There are so many things that make us different in life. From the way we look to where we are from, it is so easy to point out how we differ from one another. But, there are things in life that actually bring us together and show us we aren't really that different. Some of these things can be joyous, like the birth of a newborn or the feeling of winning a race. Yet, other things aren't quite as positive. One such thing that we all experience is sorrow. It truly is an equalizer in our lives.
Sorrow Isn't Just for Some
It doesn't really matter who you are or where you are from, sorrow will hit you at some point. It might be from the death of a loved one. Or, perhaps you have experienced a relationship falling apart. Regardless of the circumstances, sorrow will inevitably grab ahold of all of us at one time or another and feel like it will never let go.
The dictionary describes sorrow as “a feeling of deep distress caused by loss, disappointment, or other misfortune suffered by oneself or others.” There are a few key words I'd like to point out in this definition.
First, it says that sorrow is a feeling of “deep distress.” Basically, it's more than just feeling bad for someone or something. Sorrow hits you at a core level. It is that feeling you have in your gut. You know, the one you go to sleep with and the one that is there when you wake up. It's not something you can “have a drink and forget.”
Next, it says sorrow is caused by “loss, disappointment or other misfortune.” I think losing your sight fits right in line with this. Sight loss is, well, loss after all. Also, who isn't disappointed when they find out that their whole life is going to be different. And, while we might not use the word misfortune to describe our situation, would you say it is fortunate? I doubt it…
Finally, it says that this loss and disappointment is “suffered by oneself or others.” We see here first that there is suffering involved when sorrow makes itself known. We don't think of ourselves “suffering” all that much, especially since there is real suffering in the world, such as hunger, poverty, human trafficking and other such horrible things. But, it isn't helpful to put our suffering on a scale compared to others. We need to realize that we “suffer” loss when we lose our vision. And, it is also important to note that it can happen to ourselves or to others. So, that means that the person losing sight is affected as well as the sighted supporters around them. Sorrow doesn't care who you are. It has a wide reach and knows how to use it.
Bringing Us Together
When we begin to think about all the things that make us human, we tend to lean into positive things. But, the experience we share when we face sorrow can be so powerful. It is something that reaches across boundary lines to bring people to a place of unity, even for just a few moments.
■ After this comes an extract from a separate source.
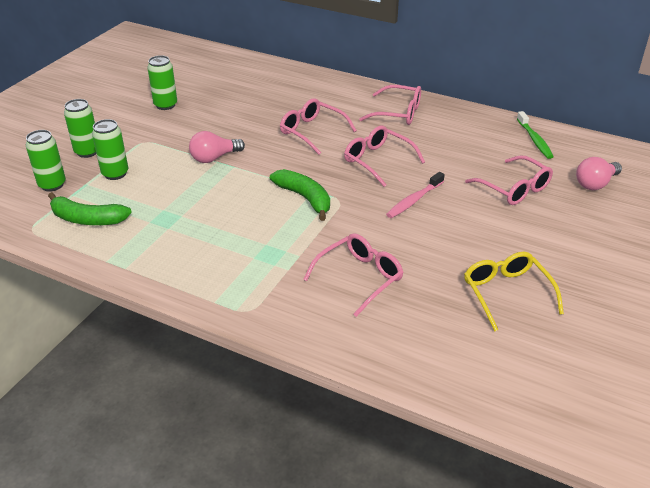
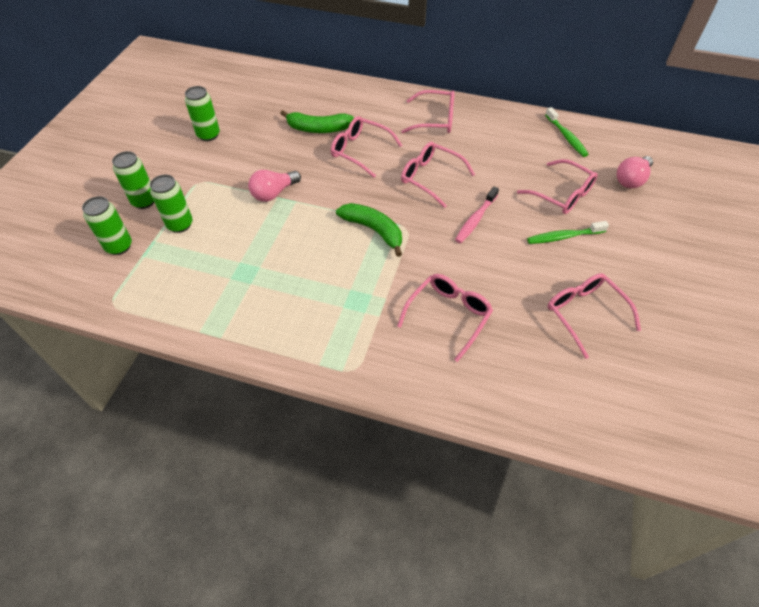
camera: 10 degrees left, 15 degrees up
(87, 219) = (166, 284): green banana -> green banana (318, 129)
(504, 225) = (563, 237): none -> green toothbrush
(506, 293) = (584, 314): yellow glasses -> pink glasses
Imagine a community of people. They live in a small town with a diverse group of people. There are different races, religions, economic levels and lots of other kinds of things that separate people. This community suffers a great loss in a local leader who has given their life to help make the community better. This person has been killed in a horrific incident that was very unexpected. Each person in the community feels the weight of this sorrow in a very deep way. While every person might express it differently, the reality is it brings them together. For a few brief moments, they forget how different they are and begin to understand that they are all suffering through this. While it is sorrowful, it is very powerful.
While sight loss might not be the same as the death of a local leader, it is no less impactful on the people that it touches. It is usually unexpected which means people are unprepared. People feel the weight of sorrow as they try to cope with all the things they must now do because of sight loss. From learning new skills to adapting to unwanted changes, sorrow looms over them like a dark cloud.
However, the key to remember here is that sorrow has the wonderful benefit of bringing people together. It puts people on equal playing fields. While people might be expressing it differently, everyone is feeling it. Therefore, while sight loss has brought on chaos, confusion and yes, sorrow, it has also presented the chance for renewed unity and togetherness. Families and friends have the chance to sit with one another, weep, laugh, discuss and work together. At this point, we realize sight loss isn't the end, it's just the beginning.
Seperation in Sorrow
Now, don't get me wrong. It doesn't always bring people together. I know that. Sorrow also has the innate power of splitting people apart. Sometimes, the sorrow can be so great that it creates a division that cannot be crossed. My point in writing this isn't to suggest that if you are sad, don't worry because sad people always come together. My point is to simply say that there is an opportunity in the midst of sorrow to find hope, encouragement and unity when you need it the most. But, it isn't just going to happen. You have to take steps towards that. But, it can be so very powerful when you do.
Rainbow in the Cloud
One last thing to remember is that sorrow is painful. I'm not making light of that at all. And, I'm not suggesting that coming together will magically make it all go away. But, much like a rainbow appears in the midst of a storm, so too can hope and courage come in the midst of sorrow. Sight loss may be a storm you didn't see coming, but there is something else waiting for you in the midst of the rain and thunder.